» **Collected data**:

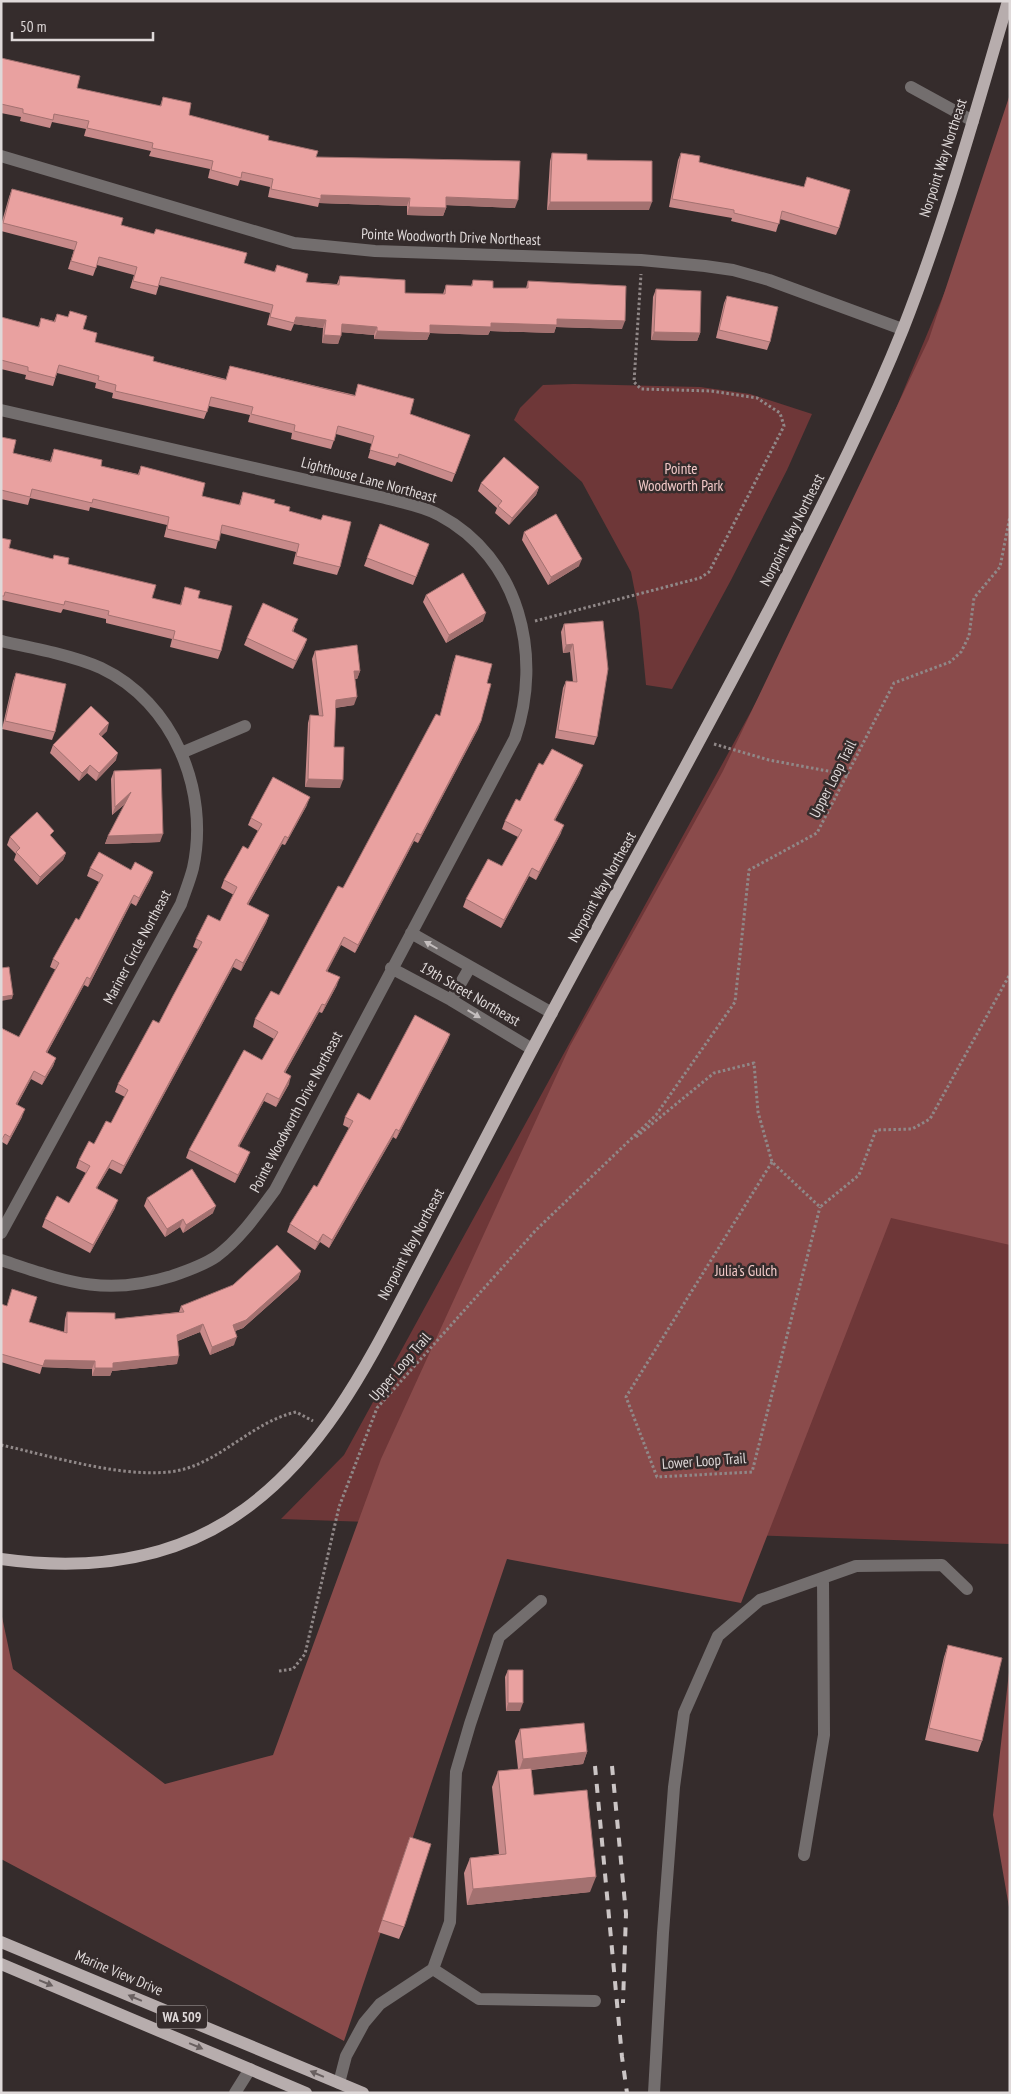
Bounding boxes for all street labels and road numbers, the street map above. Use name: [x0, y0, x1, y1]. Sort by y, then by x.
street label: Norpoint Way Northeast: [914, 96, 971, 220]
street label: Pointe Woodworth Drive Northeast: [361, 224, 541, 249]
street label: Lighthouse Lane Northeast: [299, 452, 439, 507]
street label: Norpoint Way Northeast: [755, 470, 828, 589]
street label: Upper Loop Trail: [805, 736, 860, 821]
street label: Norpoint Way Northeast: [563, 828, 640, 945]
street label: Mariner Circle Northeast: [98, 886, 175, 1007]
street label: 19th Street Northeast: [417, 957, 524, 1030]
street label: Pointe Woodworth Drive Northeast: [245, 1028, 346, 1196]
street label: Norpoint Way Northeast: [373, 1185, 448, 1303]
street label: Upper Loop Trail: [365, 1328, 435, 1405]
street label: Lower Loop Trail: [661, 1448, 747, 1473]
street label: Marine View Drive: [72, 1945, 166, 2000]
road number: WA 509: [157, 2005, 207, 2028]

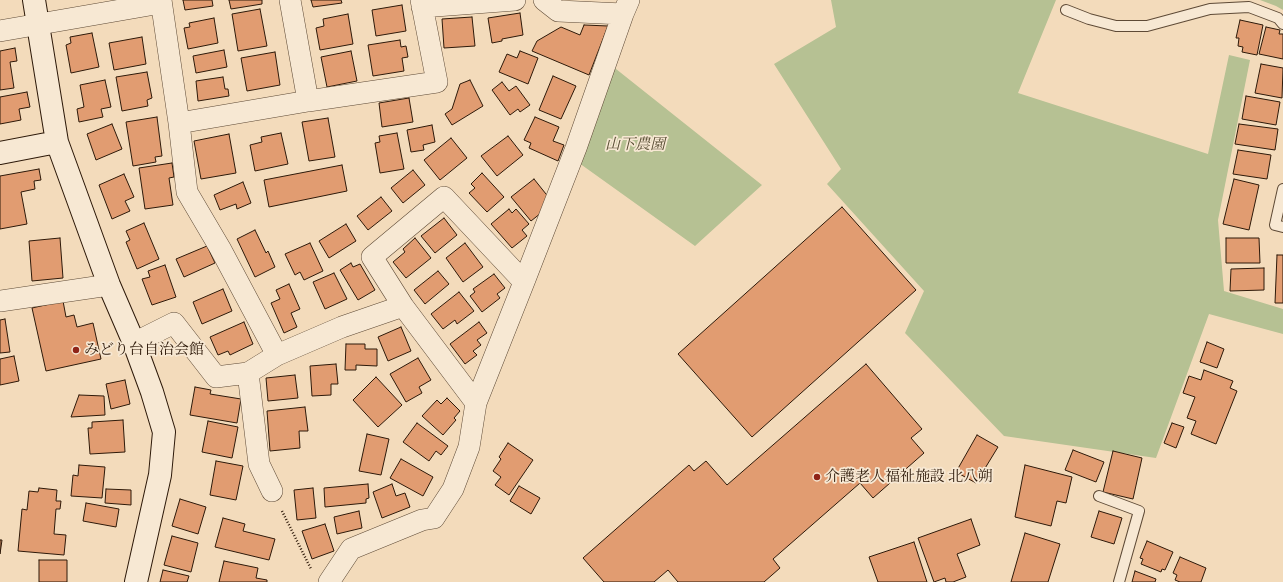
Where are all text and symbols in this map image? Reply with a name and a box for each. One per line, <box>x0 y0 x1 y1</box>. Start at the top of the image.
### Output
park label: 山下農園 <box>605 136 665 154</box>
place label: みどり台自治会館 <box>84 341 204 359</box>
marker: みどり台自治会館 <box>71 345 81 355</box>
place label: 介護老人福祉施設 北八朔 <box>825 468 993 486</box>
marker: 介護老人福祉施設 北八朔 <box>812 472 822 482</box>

» **What is being asked**: Your answer must be an exact copy of the entries above, with no pictures in it.

» **Result for this task**:
Bounding boxes for all street labels and road numbers, the street map above. Use name: [x0, y0, x1, y1]. Sort by y, then by x.
street label: Norpoint Way Northeast: [914, 96, 971, 220]
street label: Pointe Woodworth Drive Northeast: [361, 224, 541, 249]
street label: Lighthouse Lane Northeast: [299, 452, 439, 507]
street label: Norpoint Way Northeast: [755, 470, 828, 589]
street label: Upper Loop Trail: [805, 736, 860, 821]
street label: Norpoint Way Northeast: [563, 828, 640, 945]
street label: Mariner Circle Northeast: [98, 886, 175, 1007]
street label: 19th Street Northeast: [417, 957, 524, 1030]
street label: Pointe Woodworth Drive Northeast: [245, 1028, 346, 1196]
street label: Norpoint Way Northeast: [373, 1185, 448, 1303]
street label: Upper Loop Trail: [365, 1328, 435, 1405]
street label: Lower Loop Trail: [661, 1448, 747, 1473]
street label: Marine View Drive: [72, 1945, 166, 2000]
road number: WA 509: [157, 2005, 207, 2028]

Where are all text and symbols in this map image? Reply with a name and a box for each. One per line, <box>x0 y0 x1 y1</box>. Start at the top of the image.
### Output
park label: 山下農園 <box>605 136 665 154</box>
place label: みどり台自治会館 <box>84 341 204 359</box>
marker: みどり台自治会館 <box>71 345 81 355</box>
place label: 介護老人福祉施設 北八朔 <box>825 468 993 486</box>
marker: 介護老人福祉施設 北八朔 <box>812 472 822 482</box>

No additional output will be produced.